**EXCERPT**
# # #

After talking to Rejean about solutions to his situation, we came up with
the following.  I would like comments from the users experienced with this
sort of thing, about whether our solution will work as I believe...

Now, the groundwork, and useful information summary:

1.  The network consists of many Windows machines, and a single Linux
machine.

2.  The Linux machine is a public access server for web, mail, and FTP,
and a private access server for samba.

3.  The internal network is switched.

4.  There is both a cable internet connection, and an ADSL internet
connection.  Both of these are necessary for their own reasons.

5.  The windows portion of the network should use only the DSL connection.
The Linux side should use only the cable connection.

6.  The Windows and Linux boxes must communicate for purposes of samba.

7.  The current configuration is this:
The network of switched Windows boxes, go through the DSL router.
The Linux box goes through a router, which connects to the cable modem.
The Linux box, has a second card, which links it to the Windows network.
This is not ideal.

So here is the proposed solution, to solve all problems of security,
compatibility, connectivity, and so on...

1.  He sets up an older computer, as a dedicated firewall/router, running
one of the tiny Linux floppy distributions, which exist for this exact
purpose.

2.  This box would have four interfaces, configured as follows:
eth0: cable modem.
eth1: ADSL modem.
eth2: Linux server.
eth3: Windows network.

3.  Eth0 would accept traffic for, and outgoing traffic from, eth2.
Eth1 would accept traffic for, and outgoing traffic two only, eth3.
This creates a box which is basicly split, into a Windows router, and a
Linux router.

4.  The Windows side, would accept no inbound connections (that is:
through the ADSL modem), accept those desired by the Windows network--that
is: related connections to those established by it.  It'll be doing one to
one NAT, and firewall duty.

5.  The linux side, will have connections related to anything it creates,
as well as incoming connections to its services.

6.  Either (A) private samba connections can be permitted between eth2 and
eth3, with the modems being none the wiser; or (B) a separate connection
for samba use, can be created either between the switch and the
routing box, or it can be made from the switch, directly to the Linux box.

Questions include:

1.  Will this work as well as I believe it will?

2.  How much memory will this routing box need, given a large quantity of
data transfer per day?

3.  What else might we not be considering for this?

4.  Is this overkill?

Thanks for any comments, and for reading this novel.

Regards,

Luke


^ permalink raw reply	[flat|nested] 12+ messages in thread
* Re: RFC on solution to Rejean's situation
@  Luke Davis
  0 siblings, 0 replies; 12+ messages in thread
From: Luke Davis @  UTC (permalink / raw)
  To: Speakup

If we do it (Alan S. seems to think I'm nutts for suggesting it, so let's
work that out, as I want to hear his further thoughts).

# # #

**DATA EXCERPT**
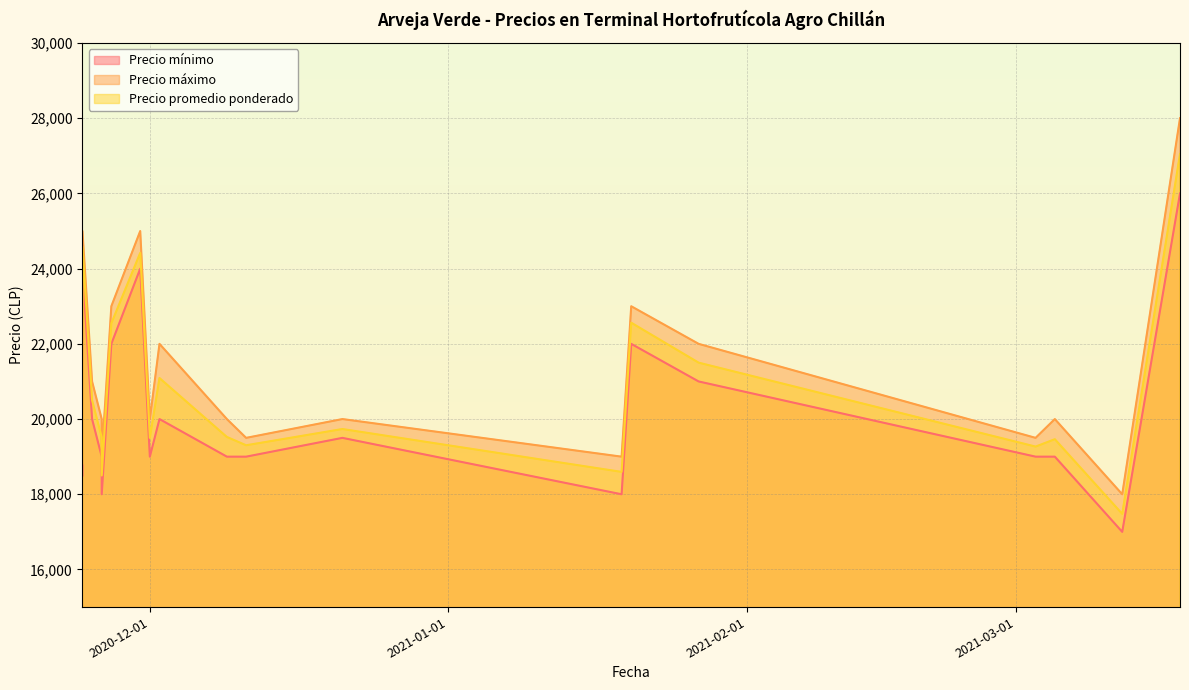

Reading left to right, extract all data points from this chart.

Precio mínimo: 2020-11-24=18500	2020-11-24=24000	2020-11-25=20000	2020-11-26=19000	2020-11-26=18000	2020-11-27=22000	2020-11-30=24000	2020-12-01=19000	2020-12-02=20000	2020-12-09=19000	2020-12-11=19000	2020-12-21=19500	2021-01-19=18000	2021-01-20=22000	2021-01-27=21000	2021-03-03=19000	2021-03-05=19000	2021-03-12=17000	2021-03-18=26000
Precio máximo: 2020-11-24=19000	2020-11-24=25000	2020-11-25=21000	2020-11-26=20000	2020-11-26=19000	2020-11-27=23000	2020-11-30=25000	2020-12-01=20000	2020-12-02=22000	2020-12-09=20000	2020-12-11=19500	2020-12-21=20000	2021-01-19=19000	2021-01-20=23000	2021-01-27=22000	2021-03-03=19500	2021-03-05=20000	2021-03-12=18000	2021-03-18=28000
Precio promedio ponderado: 2020-11-24=18820	2020-11-24=24581	2020-11-25=20500	2020-11-26=19516	2020-11-26=18500	2020-11-27=22545	2020-11-30=24419	2020-12-01=19500	2020-12-02=21091	2020-12-09=19524	2020-12-11=19303	2020-12-21=19735	2021-01-19=18595	2021-01-20=22562	2021-01-27=21500	2021-03-03=19268	2021-03-05=19464	2021-03-12=17479	2021-03-18=27048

# # #

**INSTRUCTION 1**
Answer the following from the message about the network setup for Rejean's situation:
(a) Which internet connection should the Windows portion of the network use?
(b) How many interfaces would the proposed firewall/router box have?
(c) Which interface is assigned to the Linux server?
**INSTRUCTION 2**
Extend the message about the firewall/router proposal for Rejean's network, picking up from where it stops.

**ANSWER AREA 1**
(a) The DSL connection.
(b) Four.
(c) eth2.

**ANSWER AREA 2**
No hard drive will be necessary for this, although a few floppies might.
If we need to, we can setup a large RAMdisk which loads off of floppy
initially, then, if more is needed, it can obtain it via FTP or SMB, from
one of the other machines.  However that shouldn't be necessary, as the
utilities to make this work, are not vast.


On Sun, 2 Nov 2003, Rejean Proulx wrote:

> Thanks,  I've got garbage lying around that I can probably get 128M for.  It
> might be overkill, but here it is.  One of the boxes is a 333MHZ so it
> should be plenty.  Does it need a hard drive or can I just boot it off a
> floppy for this sort of thing.  None of my garbage has hard drives anymore,
> but I'm sure I could come up with a hard drive.
>
>  Rejean Proulx
> Visit my family at http://interfree.ca
> MSN is: rejp@rogers.com
> Ham License VA3REJ
>
> ----- Original Message -----
> From: "Alex Snow" <alex_snow@gmx.net>
> To: "Speakup is a screen review system for Linux." <speakup@braille.uwo.ca>
> Sent: Sunday, November 02, 2003 10:14 AM
> Subject: Re: RFC on solution to Rejean's situation
>
>
> > I'd say the router should probably have at least 32mb possibly 64.
> > I've seen a pentium 133 act as a router for about 25 or so computers
> > all making heavy use of the internet and connecting to each other
> > using smb shares.
> > On Sat, Nov 01, 2003 at 05:59:57PM -0600, Luke Davis
> > wrote:
> > > Hello, folks
> > >
> > > After talking to Rejean about solutions to his situation, we came up
> with
> > > the following.  I would like comments from the users experienced with
> this
> > > sort of thing, about whether our solution will work as I believe...
> > >
> > > Now, the groundwork, and useful information summary:
> > >
> > > 1.  The network consists of many Windows machines, and a single Linux
> > > machine.
[rest cut]



^ permalink raw reply	[flat|nested] 12+ messages in thread

end of thread, other threads:[~ UTC | newest]

Thread overview: 12+ messages (download: mbox.gz / follow: Atom feed)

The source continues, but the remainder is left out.